→ **WHAT THIS TASK INVOLVES**
Search term "items": copy each line of the records that contains it.

DATASET EXCERPTS: Begin

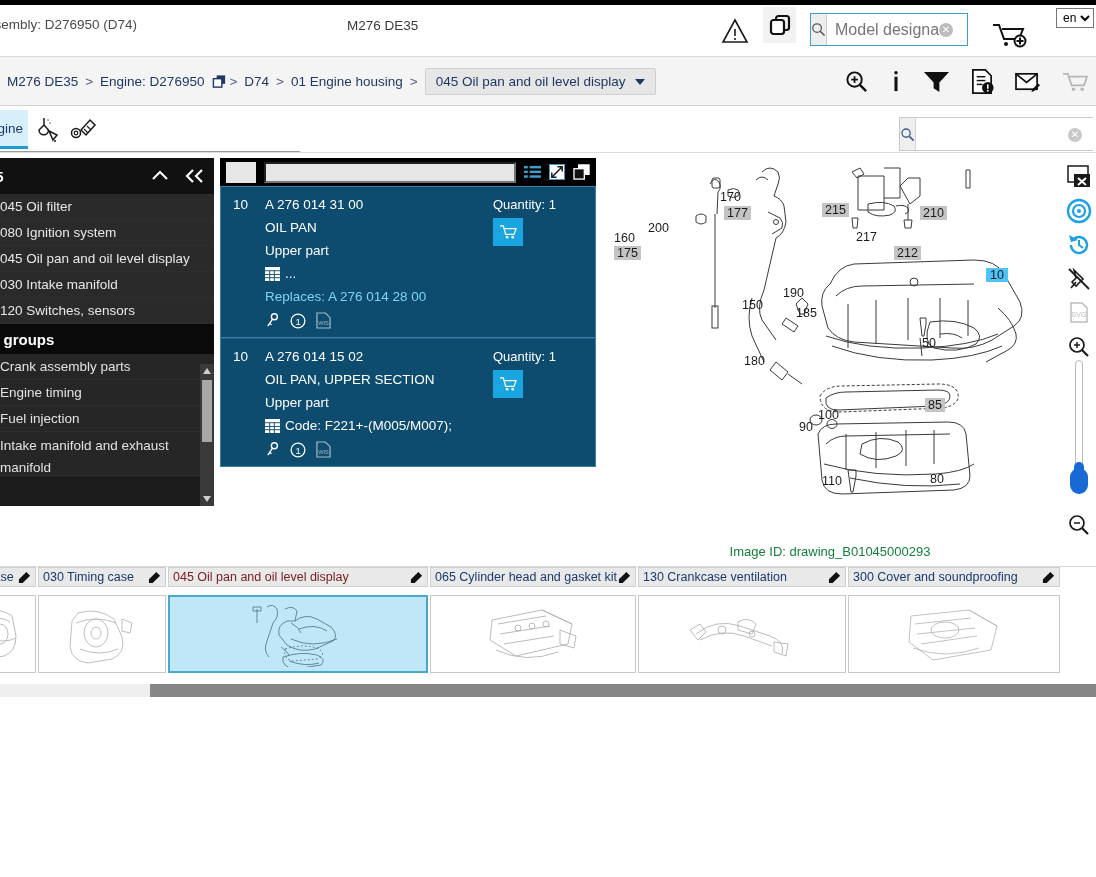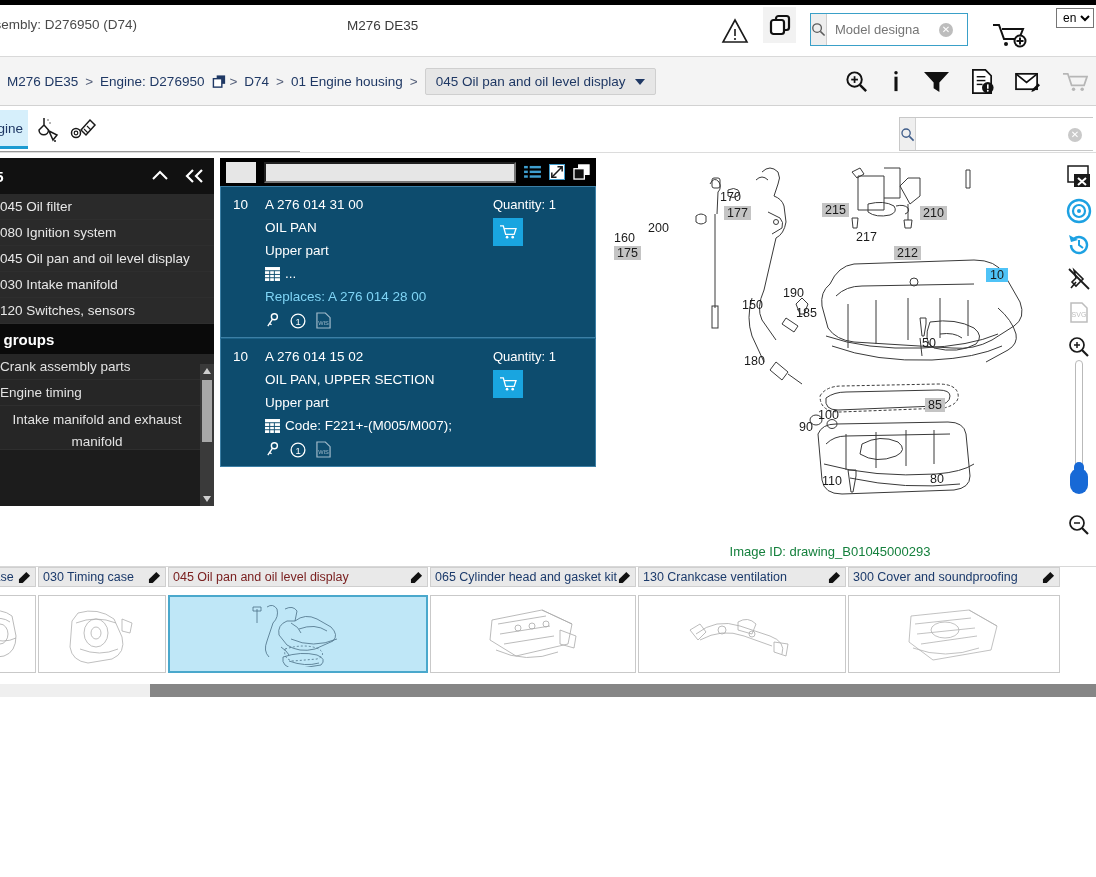--- a/index.html
+++ b/index.html
@@ -30,21 +30,21 @@
   }
   .top-search {
     position:absolute; left:810px; top:13px; width:158px; height:33px;
     border:1px solid #3aa0c8; display:flex; background:#fff;
   }
   .top-search-btn {
     width:32px; height:31px; background:#eeeeee; border-right:1px solid #cfcfcf;
     display:flex; align-items:center; justify-content:center; cursor:pointer;
   }
   .top-search-input {
-    flex:1; border:none; outline:none; font-size:13px; color:#be185d;
+    flex:1; border:none; outline:none; font-size:16px; color:#be185d;
     padding-left:8px; font-family:"Liberation Sans", sans-serif; background:transparent;
   }
   .top-search-clear {
     position:absolute; right:14px; top:9px; width:14px; height:14px; border-radius:50%;
     background:#bdbdbd; color:#fff; font-size:10px; line-height:14px; text-align:center; cursor:pointer;
   }
   .cart-top { position:absolute; left:990px; top:20px; width:38px; height:30px; cursor:pointer; }
   .lang-select {
     position:absolute; left:1056px; top:8px; width:38px; height:20px;
     border:1px solid #767676; background:#fff; font-size:12px;
@@ -108,21 +108,21 @@
     background:#2a2a2a; cursor:pointer;
   }
   .sb-sub { height:30px; background:#0a0a0a; display:flex; align-items:center; }
   .sb-sub-title { position:absolute; left:-14px; font-size:15px; font-weight:bold; color:#fff; white-space:nowrap; }
   .sb-group {
     height:26px; display:flex; align-items:center;
     font-size:13.5px; color:#e2e2e2; border-bottom:1px solid #2e2e2e;
     background:#262626; cursor:pointer; position:relative; padding-right:20px;
   }
   .sb-group.sel { color:#2aa8e0; }
-  .sb-group.two { height:44px; align-items:flex-start; padding-top:3px; line-height:22px;text-align:center; }
+  .sb-group.two { height:44px; align-items:flex-start; padding-top:3px; line-height:22px; }
   .sb-scroll {
     position:absolute; right:0; top:206px; width:14px; height:142px; background:#3a3a3a;
   }
   .sb-scroll-up, .sb-scroll-dn { height:14px; display:flex; align-items:center; justify-content:center; }
   .sb-scroll-thumb { position:absolute; top:16px; left:2px; width:10px; height:62px; background:#a8a8a8; }
 
   
   .parts { position:absolute; left:220px; top:158px; width:376px; height:325px; }
   .parts-head { height:28px; background:#000; display:flex; align-items:center; padding:0 6px; gap:8px; }
   .parts-head-box { width:30px; height:21px; background:#e6e6e6; }
@@ -394,20 +394,23 @@
 
     <div class="sb-sub">
       <span class="sb-sub-title">in groups</span>
     </div>
 
     <div class="sb-group">
       <span>Crank assembly parts</span>
     </div>
     <div class="sb-group">
       <span>Engine timing</span>
+    </div>
+    <div class="sb-group">
+      <span>Fuel injection</span>
     </div>
     <div class="sb-group two">
       <span>Intake manifold and exhaust manifold</span>
     </div>
 
     <div class="sb-scroll">
       <div class="sb-scroll-up">
         <svg width="10" height="8" viewBox="0 0 10 8">
             <path d="M5 1 L9 7 H1 Z" fill="#cfcfcf"></path>
           </svg>

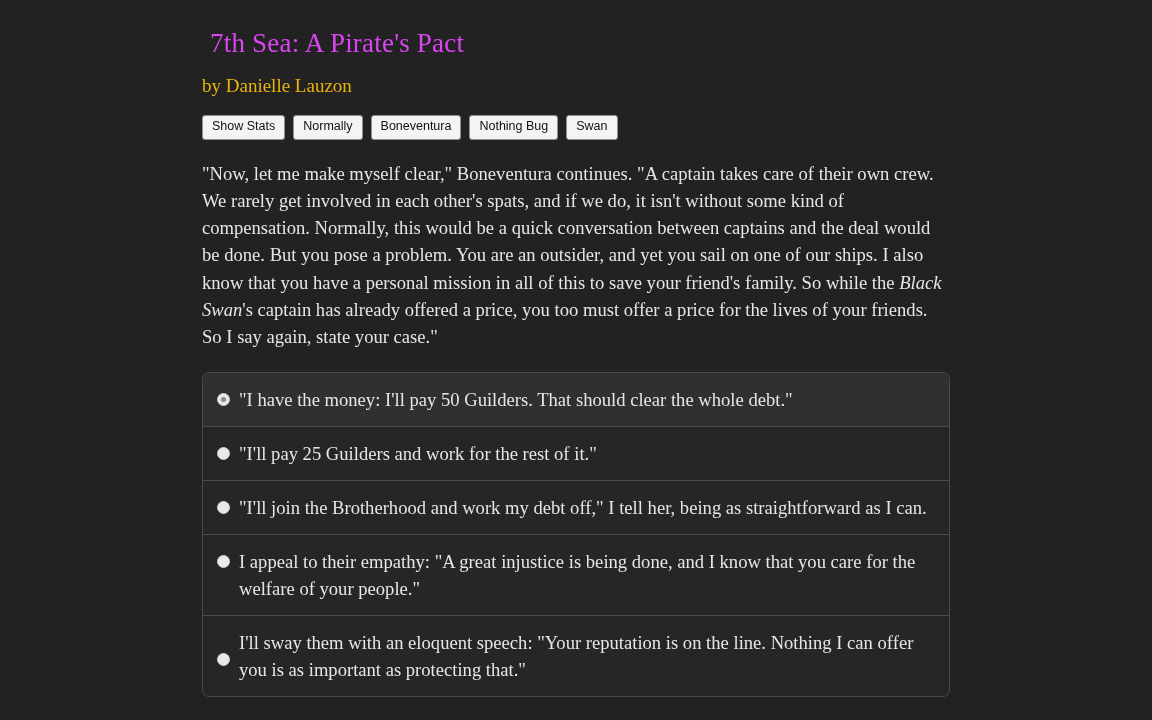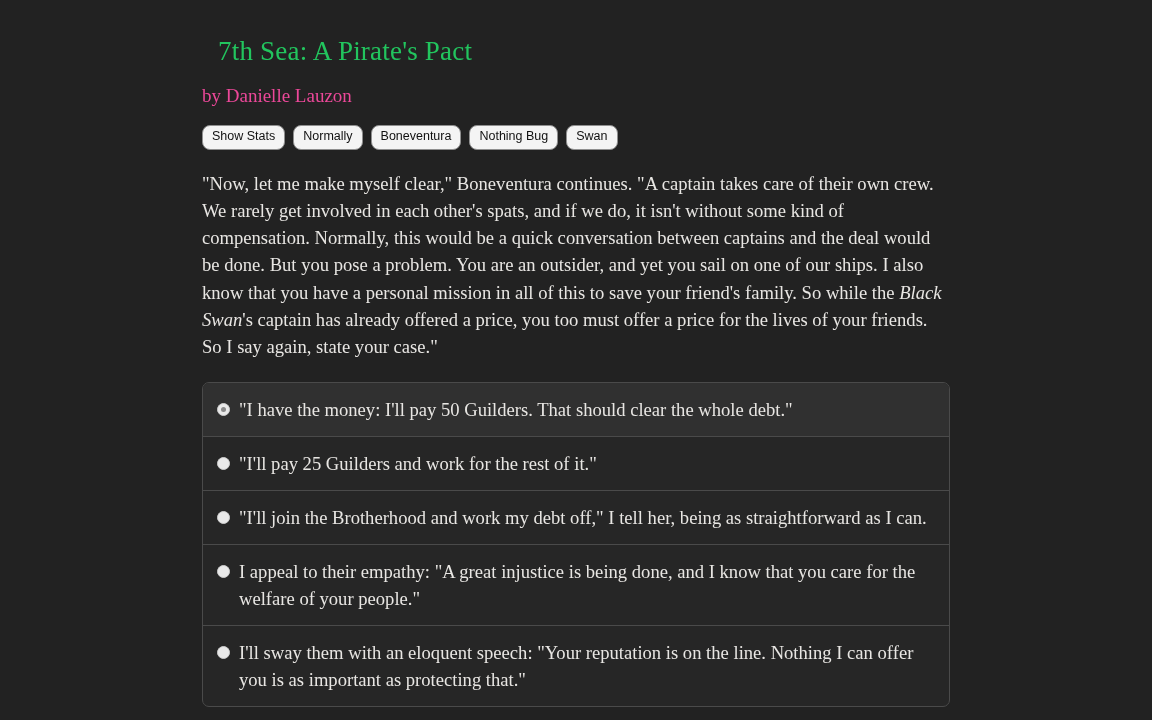--- a/index.html
+++ b/index.html
@@ -23,42 +23,42 @@
   .content {
     position: absolute;
     left: 202px;
     top: 18px;
     width: 748px;
   }
   .game-title {
     font-size: 27px;
     font-weight: normal;
     letter-spacing: 0.2px;
-    margin: 16px;
-    color: #22c55e;
+    margin: 8px;
+    color: #d946ef;
     line-height: 1.3;
   }
   .byline {
     font-size: 19px;
     margin: 14px 0 0 0;
-    color: #ec4899;
+    color: #eab308;
   }
   .button-bar {
     margin-top: 18px;
     display: flex;
     gap: 8px;
     align-items: center;
   }
   .ui-button {
     font-family: "Liberation Sans", sans-serif;
     font-size: 12.5px;
     color: #111111;
     background: #f4f4f4;
     border: 1px solid #8f8f8f;
-    border-radius: 8px;
+    border-radius: 3px;
     padding: 3px 9px 4px 9px;
     line-height: 1.25;
     cursor: pointer;
   }
   .story-text {
     margin-top: 20px;
     font-size: 18.6px;
     line-height: 27.2px;
     color: #e8e6e3;
     text-align: left;
@@ -79,20 +79,21 @@
     gap: 9px;
     padding: 13px 16px 13px 14px;
     border-bottom: 1px solid #4a4a4a;
     font-size: 18.6px;
     line-height: 27px;
     cursor: pointer;
     color: #e8e6e3;
   }
   .choice:last-child {
     border-bottom: none;
+    align-items: center;
   }
   .choice.selected {
     background: #303030;
   }
   .radio {
     flex: 0 0 auto;
     width: 13px;
     height: 13px;
     border-radius: 50%;
     background: #e9e9e9;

DATASET EXCERPTS: End

→ **TASK RESPONSE**
     display:flex; align-items:center; justify-content:center; cursor:pointer;
   .sb-sub { height:30px; background:#0a0a0a; display:flex; align-items:center; }
     height:26px; display:flex; align-items:center;
-  .sb-group.two { height:44px; align-items:flex-start; padding-top:3px; line-height:22px;text-align:center; }
+  .sb-group.two { height:44px; align-items:flex-start; padding-top:3px; line-height:22px; }
   .sb-scroll-up, .sb-scroll-dn { height:14px; display:flex; align-items:center; justify-content:center; }
   .parts-head { height:28px; background:#000; display:flex; align-items:center; padding:0 6px; gap:8px; }
     align-items: center;
+    align-items: center;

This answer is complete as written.